The catalytic decomposition of \[{{\text{H}}_2}{{\text{O}}_2}\] was studied by titrating it at different intervals with \[{\text{KMn}}{{\text{O}}_4}\] and the following data was obtained:

T in seconds	0	600	1200
Volume of \[{\text{KMn}}{{\text{O}}_4}\] in mL	\[22.8\]	\[13.8\]	\[8.3\]

Calculate the velocity constant for the reaction assuming it to be a first order reaction.

Answer 1

Hint: Using the formula we will first calculate the initial concentration value. Then using the given data we will calculate the rate constant or the rate constant.

Formula used: \[{\text{A}} = {{\text{A}}_{\text{o}}}{{\text{e}}^{ - {\text{Kt}}}}\]
Here A is the final volume, \[{{\text{A}}_{\text{o}}}\] is initial volume and K is the rate constant and t is time.

Complete step by step answer:
We will use the formula for the first order equation. At time equals to zero the initial concentration is \[22.8\] , this is what was given to us in the question. Time zero indicates that the reaction has not started yet. Hence the value of \[{{\text{A}}_{\text{o}}} = 22.8\]
Now we have been given the value of volume at time equals 600. Using time as 600 and the concentration A as \[13.8\] and the initial concentration \[{{\text{A}}_{\text{o}}} = 22.8\] in the formula we will get:
\[13.8 = 22.8 \times {{\text{e}}^{ - 600{\text{t}}}}\]
Now we will solve the equation as:
\[0.6052 = {{\text{e}}^{ - 600{\text{t}}}}\]
Natural log and exponential are reciprocal of each other and hence we will get:
\[\ln 0.6052 = \ln {{\text{e}}^{ - 600{\text{t}}}}\]
Substituting the log values we will get:
\[ - 0.50219 = - 600{\text{K}}\]
Rearranging this we will get the value of rate constant as:
\[{\text{K}} = 8.369 \times {10^{ - 4}}{{\text{s}}^ -1 }\]

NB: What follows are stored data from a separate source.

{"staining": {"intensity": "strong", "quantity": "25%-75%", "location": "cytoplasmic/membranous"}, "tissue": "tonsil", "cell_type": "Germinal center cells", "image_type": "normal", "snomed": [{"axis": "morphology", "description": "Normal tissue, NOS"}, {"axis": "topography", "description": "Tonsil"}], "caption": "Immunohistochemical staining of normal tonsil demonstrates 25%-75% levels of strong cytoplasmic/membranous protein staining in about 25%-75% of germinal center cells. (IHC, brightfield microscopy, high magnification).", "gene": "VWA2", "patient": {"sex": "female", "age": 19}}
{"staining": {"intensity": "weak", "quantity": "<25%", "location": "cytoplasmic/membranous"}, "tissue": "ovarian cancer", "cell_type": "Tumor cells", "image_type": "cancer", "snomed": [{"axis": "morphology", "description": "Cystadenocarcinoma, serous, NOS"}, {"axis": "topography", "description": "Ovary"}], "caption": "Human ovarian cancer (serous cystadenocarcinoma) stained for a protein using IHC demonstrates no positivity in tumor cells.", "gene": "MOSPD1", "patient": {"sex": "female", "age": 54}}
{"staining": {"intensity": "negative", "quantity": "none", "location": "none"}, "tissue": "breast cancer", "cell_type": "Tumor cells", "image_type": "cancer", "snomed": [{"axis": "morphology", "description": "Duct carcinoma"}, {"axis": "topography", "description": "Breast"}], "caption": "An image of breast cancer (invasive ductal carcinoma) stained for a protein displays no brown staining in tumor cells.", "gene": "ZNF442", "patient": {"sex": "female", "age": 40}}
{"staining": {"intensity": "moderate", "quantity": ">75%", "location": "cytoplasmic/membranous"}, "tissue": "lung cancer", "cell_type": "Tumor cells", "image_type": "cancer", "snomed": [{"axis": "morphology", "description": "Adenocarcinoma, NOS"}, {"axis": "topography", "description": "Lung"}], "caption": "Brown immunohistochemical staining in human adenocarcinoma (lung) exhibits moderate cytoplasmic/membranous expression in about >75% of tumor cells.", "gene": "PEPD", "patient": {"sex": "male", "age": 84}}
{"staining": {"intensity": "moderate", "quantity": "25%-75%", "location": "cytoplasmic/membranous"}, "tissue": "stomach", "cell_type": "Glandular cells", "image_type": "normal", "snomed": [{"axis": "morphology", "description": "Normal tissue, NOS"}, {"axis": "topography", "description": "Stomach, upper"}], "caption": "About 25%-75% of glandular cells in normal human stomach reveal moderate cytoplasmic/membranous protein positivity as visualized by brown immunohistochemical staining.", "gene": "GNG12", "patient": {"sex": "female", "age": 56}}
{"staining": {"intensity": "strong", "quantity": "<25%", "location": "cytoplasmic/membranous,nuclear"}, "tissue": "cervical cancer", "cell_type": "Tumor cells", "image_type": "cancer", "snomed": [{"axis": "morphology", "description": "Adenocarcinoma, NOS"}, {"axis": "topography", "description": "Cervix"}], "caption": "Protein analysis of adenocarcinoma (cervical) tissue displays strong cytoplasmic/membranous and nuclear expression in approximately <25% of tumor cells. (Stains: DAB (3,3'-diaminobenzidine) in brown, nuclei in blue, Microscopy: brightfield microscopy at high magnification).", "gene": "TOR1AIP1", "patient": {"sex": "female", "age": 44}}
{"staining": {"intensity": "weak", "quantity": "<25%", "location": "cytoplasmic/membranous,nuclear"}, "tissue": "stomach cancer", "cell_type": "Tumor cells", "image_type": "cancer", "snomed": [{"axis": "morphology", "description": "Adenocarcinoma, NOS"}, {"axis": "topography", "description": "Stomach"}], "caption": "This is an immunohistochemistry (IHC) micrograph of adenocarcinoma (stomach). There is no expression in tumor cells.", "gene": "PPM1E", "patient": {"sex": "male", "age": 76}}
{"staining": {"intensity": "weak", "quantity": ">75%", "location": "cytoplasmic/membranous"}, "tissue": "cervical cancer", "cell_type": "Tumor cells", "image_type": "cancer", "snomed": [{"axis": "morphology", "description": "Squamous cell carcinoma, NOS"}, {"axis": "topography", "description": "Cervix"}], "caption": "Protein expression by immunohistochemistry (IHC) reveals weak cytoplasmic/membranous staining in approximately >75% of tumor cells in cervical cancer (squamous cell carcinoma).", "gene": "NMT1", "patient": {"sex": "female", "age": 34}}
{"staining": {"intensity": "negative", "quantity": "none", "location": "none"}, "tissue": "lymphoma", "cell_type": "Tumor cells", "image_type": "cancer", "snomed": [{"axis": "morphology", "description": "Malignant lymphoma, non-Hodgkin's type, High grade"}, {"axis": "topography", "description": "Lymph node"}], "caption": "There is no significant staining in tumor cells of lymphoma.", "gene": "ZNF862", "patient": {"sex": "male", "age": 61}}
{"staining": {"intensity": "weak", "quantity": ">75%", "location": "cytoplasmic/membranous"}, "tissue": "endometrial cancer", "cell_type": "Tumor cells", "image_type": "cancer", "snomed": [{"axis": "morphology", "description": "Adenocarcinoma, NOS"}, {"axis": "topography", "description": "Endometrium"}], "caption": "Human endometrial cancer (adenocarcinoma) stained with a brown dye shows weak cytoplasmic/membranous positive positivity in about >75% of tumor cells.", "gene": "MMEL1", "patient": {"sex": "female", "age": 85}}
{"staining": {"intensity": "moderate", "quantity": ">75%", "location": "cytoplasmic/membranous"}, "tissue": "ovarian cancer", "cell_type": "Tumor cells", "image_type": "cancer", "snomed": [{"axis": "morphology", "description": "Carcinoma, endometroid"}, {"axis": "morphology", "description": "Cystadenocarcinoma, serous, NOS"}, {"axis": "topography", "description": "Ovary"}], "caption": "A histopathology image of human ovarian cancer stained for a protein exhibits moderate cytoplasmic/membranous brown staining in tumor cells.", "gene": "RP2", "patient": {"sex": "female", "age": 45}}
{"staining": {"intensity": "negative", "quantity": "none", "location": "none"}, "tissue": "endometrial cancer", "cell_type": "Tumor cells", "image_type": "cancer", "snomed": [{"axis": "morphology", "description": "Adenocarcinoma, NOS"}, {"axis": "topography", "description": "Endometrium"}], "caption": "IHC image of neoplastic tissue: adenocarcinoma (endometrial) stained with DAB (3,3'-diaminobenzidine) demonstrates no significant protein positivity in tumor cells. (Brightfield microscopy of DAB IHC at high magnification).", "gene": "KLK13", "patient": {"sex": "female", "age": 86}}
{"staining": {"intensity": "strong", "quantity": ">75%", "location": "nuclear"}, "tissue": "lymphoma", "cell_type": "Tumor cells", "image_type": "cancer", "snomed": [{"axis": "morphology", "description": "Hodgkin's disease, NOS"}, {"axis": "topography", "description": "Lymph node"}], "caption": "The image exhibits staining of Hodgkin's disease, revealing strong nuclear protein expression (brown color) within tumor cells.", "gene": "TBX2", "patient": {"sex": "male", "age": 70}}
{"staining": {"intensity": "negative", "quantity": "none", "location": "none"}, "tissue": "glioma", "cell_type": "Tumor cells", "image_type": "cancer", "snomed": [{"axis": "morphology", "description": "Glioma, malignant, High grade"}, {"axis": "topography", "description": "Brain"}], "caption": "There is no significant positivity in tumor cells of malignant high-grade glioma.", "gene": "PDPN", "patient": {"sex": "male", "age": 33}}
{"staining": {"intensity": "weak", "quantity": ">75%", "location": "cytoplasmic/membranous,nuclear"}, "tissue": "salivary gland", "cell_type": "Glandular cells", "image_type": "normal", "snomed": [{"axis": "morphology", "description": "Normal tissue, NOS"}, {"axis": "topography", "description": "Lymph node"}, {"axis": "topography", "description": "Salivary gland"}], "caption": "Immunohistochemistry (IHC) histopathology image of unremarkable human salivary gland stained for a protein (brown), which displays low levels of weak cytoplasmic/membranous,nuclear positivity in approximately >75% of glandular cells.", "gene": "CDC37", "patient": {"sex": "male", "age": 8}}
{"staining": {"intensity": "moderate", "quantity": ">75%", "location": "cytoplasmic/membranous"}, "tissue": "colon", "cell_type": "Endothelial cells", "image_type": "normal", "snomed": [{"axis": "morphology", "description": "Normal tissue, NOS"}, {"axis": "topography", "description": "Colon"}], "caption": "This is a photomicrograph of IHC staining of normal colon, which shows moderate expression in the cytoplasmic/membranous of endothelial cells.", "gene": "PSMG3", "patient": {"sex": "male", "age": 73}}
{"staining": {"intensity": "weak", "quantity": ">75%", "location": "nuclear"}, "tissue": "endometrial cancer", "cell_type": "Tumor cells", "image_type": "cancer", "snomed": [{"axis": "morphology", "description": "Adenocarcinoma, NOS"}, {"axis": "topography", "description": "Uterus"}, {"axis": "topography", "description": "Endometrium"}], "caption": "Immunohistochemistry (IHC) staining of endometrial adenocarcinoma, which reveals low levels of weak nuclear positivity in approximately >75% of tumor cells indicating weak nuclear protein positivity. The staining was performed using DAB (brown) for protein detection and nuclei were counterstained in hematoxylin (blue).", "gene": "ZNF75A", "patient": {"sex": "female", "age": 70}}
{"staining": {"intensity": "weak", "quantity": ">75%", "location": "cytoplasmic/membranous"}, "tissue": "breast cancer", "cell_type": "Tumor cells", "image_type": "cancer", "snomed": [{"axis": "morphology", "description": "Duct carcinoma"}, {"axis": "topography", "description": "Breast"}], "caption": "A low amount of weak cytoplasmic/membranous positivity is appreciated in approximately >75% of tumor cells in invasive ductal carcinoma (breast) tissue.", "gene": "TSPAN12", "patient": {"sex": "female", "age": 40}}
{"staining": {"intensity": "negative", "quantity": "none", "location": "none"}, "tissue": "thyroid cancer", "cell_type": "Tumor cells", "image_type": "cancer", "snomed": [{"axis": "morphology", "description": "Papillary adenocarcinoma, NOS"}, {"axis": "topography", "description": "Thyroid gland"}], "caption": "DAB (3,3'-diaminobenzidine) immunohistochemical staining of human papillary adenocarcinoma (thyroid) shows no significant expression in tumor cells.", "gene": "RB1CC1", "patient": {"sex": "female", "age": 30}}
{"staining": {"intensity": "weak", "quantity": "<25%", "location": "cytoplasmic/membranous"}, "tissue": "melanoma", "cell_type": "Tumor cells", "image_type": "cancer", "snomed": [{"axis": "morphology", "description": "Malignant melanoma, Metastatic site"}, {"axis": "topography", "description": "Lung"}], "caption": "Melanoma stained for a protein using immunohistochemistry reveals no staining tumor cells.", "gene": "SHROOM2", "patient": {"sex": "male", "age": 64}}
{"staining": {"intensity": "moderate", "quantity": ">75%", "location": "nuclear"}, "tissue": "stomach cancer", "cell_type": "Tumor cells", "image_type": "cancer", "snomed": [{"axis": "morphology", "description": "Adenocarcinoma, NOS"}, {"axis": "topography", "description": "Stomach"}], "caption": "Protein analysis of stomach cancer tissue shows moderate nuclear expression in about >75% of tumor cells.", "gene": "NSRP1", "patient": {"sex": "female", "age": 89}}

Note: A first order reaction is that reaction in which rate of reaction is directly proportional to the concentration of reactant. For a zero order reaction the rate of reaction is independent of the initial concentration. Similarly for a second order reaction the rate of reaction is directly proportional to the second power of the reactant. Natural log has the base e whereas the log has the base 10. A rate constant is the constant of proportionality and is a function of temperature and nature of reaction.